- Document extract
━━━

Frank Cottrell Boyce

One of my absolute favorite children's authors is Frank Cottrell Boyce, British father of seven and author of three of the funniest, most gorgeous novels of the last decade--Millions, Framed and Cosmic. Last summer, he wrote a piece for The Guardian: "The Parent Trap: art after children.

I'm pasting the entire piece here. It's too good to miss.


We were still students when we got married and had our first baby. It must have been hard work. We didn't have a washing machine and we couldn't afford disposable nappies – but mostly we were drugged with happiness. Our only conversational gambit was: "Isn't he amazing?" Friends were mostly delighted, but also slightly appalled. From the first they'd take me aside and commiserate. "That's it now, Frank, the pram is in the hallway."

The full quote – from Cyril Connolly – is: "There is no more sombre enemy of good art than the pram in the hallway." In fact, we didn't have a pram or a hallway, but in the dark watches of the night I would sometimes look at the Maclaren Dreamer buggy in the corner of the tiny kitchen and think, is that it then? Will I have to go and get a proper job and never write again?

━━━

- Available data

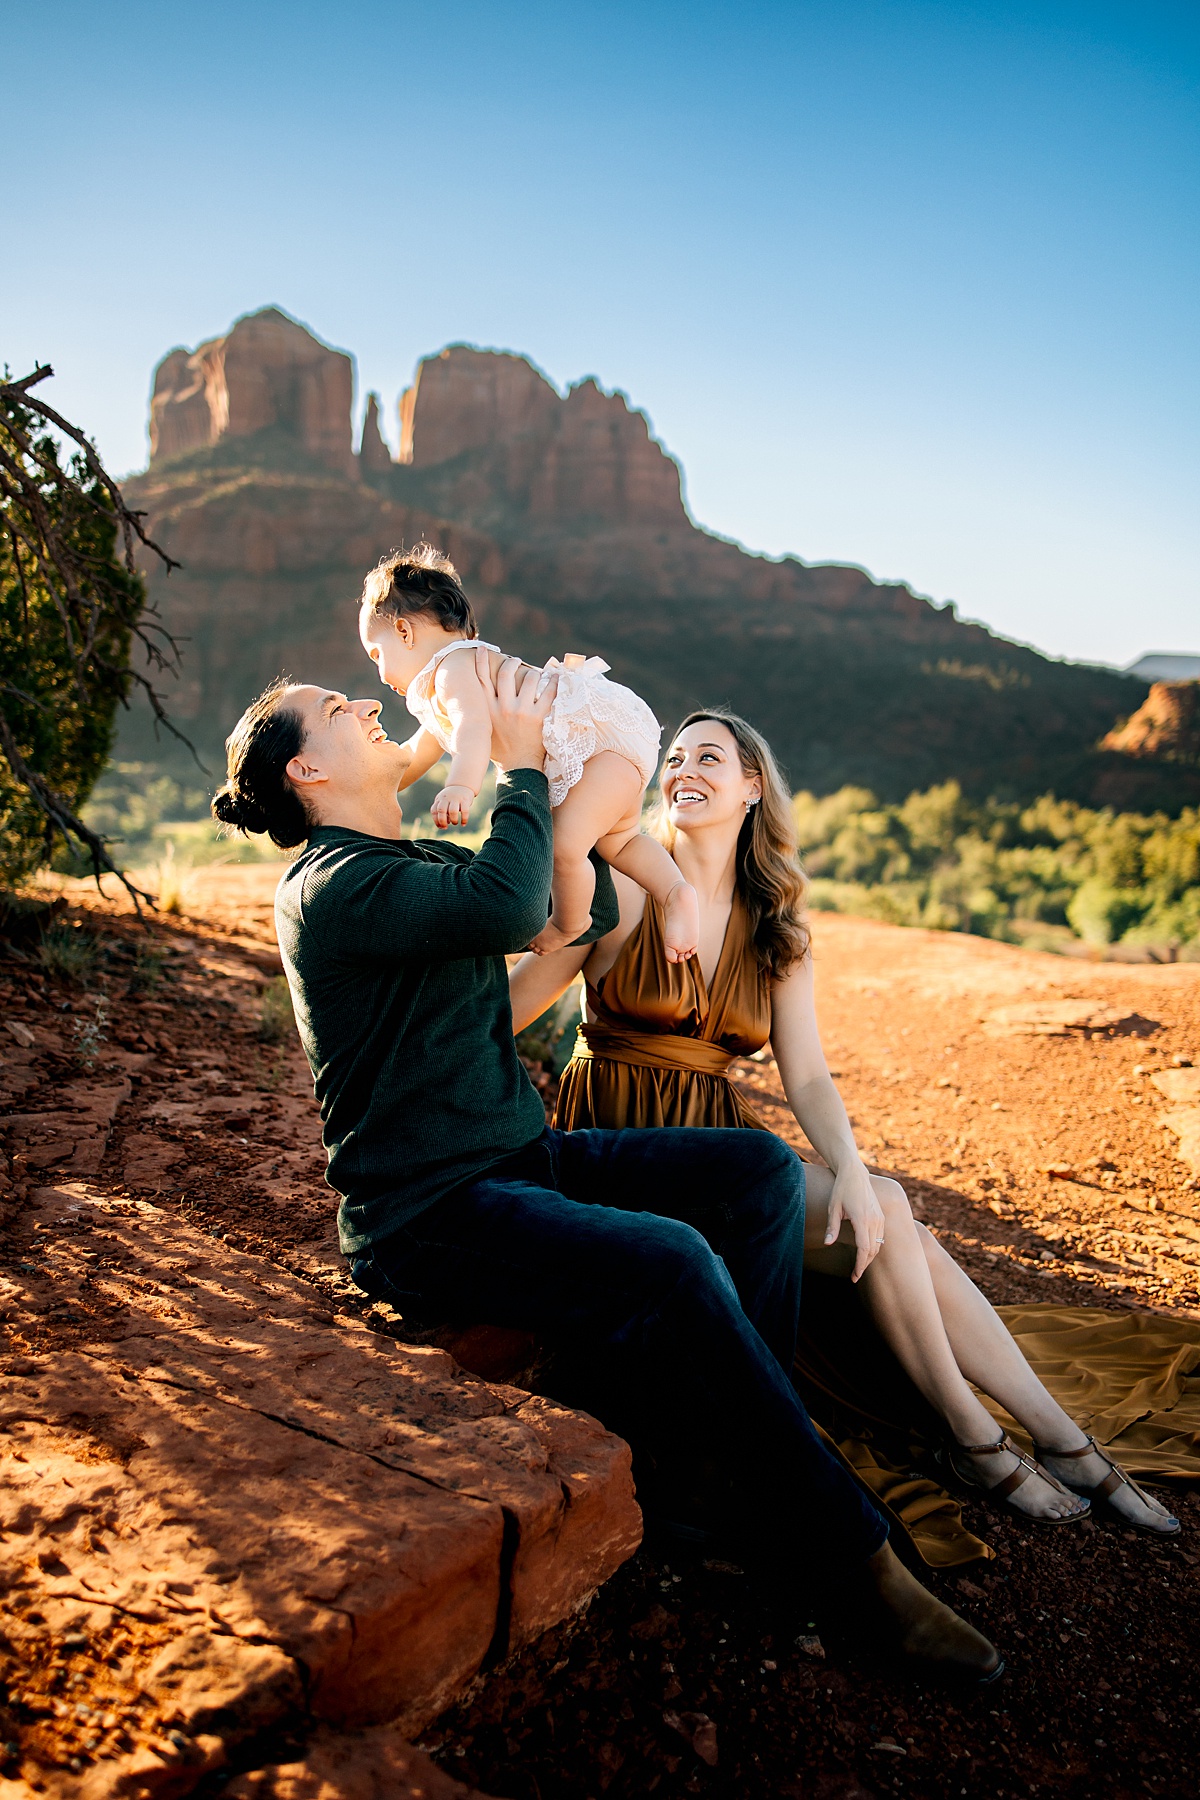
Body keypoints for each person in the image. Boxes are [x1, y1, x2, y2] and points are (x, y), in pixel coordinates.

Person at [211, 660, 1001, 1681]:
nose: (366, 703)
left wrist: (587, 816)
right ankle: (849, 1553)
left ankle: (720, 1472)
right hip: (429, 1212)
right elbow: (506, 904)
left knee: (758, 1172)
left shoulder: (398, 866)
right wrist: (528, 761)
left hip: (515, 1157)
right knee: (670, 1259)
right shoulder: (335, 887)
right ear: (308, 771)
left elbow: (543, 915)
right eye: (336, 707)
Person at [510, 708, 1181, 1544]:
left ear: (752, 787)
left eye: (709, 756)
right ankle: (997, 1440)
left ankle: (1041, 1437)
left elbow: (810, 1076)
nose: (683, 767)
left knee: (885, 1206)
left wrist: (854, 1171)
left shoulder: (778, 930)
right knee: (893, 1215)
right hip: (624, 1142)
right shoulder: (622, 886)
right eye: (674, 756)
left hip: (727, 1148)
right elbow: (510, 1008)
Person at [358, 543, 699, 960]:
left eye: (377, 654)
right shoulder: (447, 682)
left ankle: (572, 921)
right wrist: (372, 790)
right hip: (606, 748)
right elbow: (415, 754)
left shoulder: (452, 669)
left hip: (596, 740)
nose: (379, 671)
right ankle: (676, 892)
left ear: (404, 633)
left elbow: (473, 727)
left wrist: (461, 786)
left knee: (564, 847)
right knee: (619, 841)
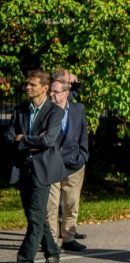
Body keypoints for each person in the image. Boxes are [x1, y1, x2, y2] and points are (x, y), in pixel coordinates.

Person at [5, 70, 66, 263]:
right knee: (36, 216)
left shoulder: (54, 112)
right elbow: (9, 137)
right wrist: (29, 141)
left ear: (44, 88)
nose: (27, 87)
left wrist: (24, 139)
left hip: (42, 171)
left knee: (34, 217)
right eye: (27, 84)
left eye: (32, 84)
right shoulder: (20, 110)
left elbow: (48, 140)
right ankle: (52, 251)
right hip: (23, 170)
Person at [46, 74, 89, 252]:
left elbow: (83, 134)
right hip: (52, 165)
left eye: (56, 92)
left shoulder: (78, 109)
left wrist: (83, 156)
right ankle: (52, 241)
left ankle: (69, 238)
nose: (51, 95)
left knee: (72, 204)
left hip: (74, 164)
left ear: (66, 93)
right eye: (50, 91)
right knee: (51, 206)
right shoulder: (46, 111)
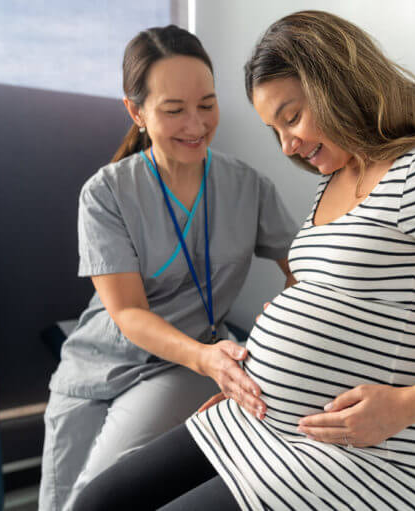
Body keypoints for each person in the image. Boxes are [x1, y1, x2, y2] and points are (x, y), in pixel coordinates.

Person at [72, 11, 415, 511]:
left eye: (291, 117)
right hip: (266, 420)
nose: (287, 144)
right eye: (275, 129)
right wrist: (266, 371)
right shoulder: (329, 186)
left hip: (378, 455)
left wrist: (408, 406)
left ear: (337, 83)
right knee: (99, 499)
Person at [38, 25, 298, 510]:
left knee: (91, 502)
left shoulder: (248, 187)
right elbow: (128, 312)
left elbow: (304, 265)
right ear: (136, 112)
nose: (197, 125)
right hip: (91, 367)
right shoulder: (106, 193)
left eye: (207, 104)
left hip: (181, 364)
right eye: (174, 110)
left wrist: (278, 321)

━━━

- What to work on
In the text about Frank Cottrell Boyce, who is named as the source of the full quote about the pram in the hallway?

- Expected output
Cyril Connolly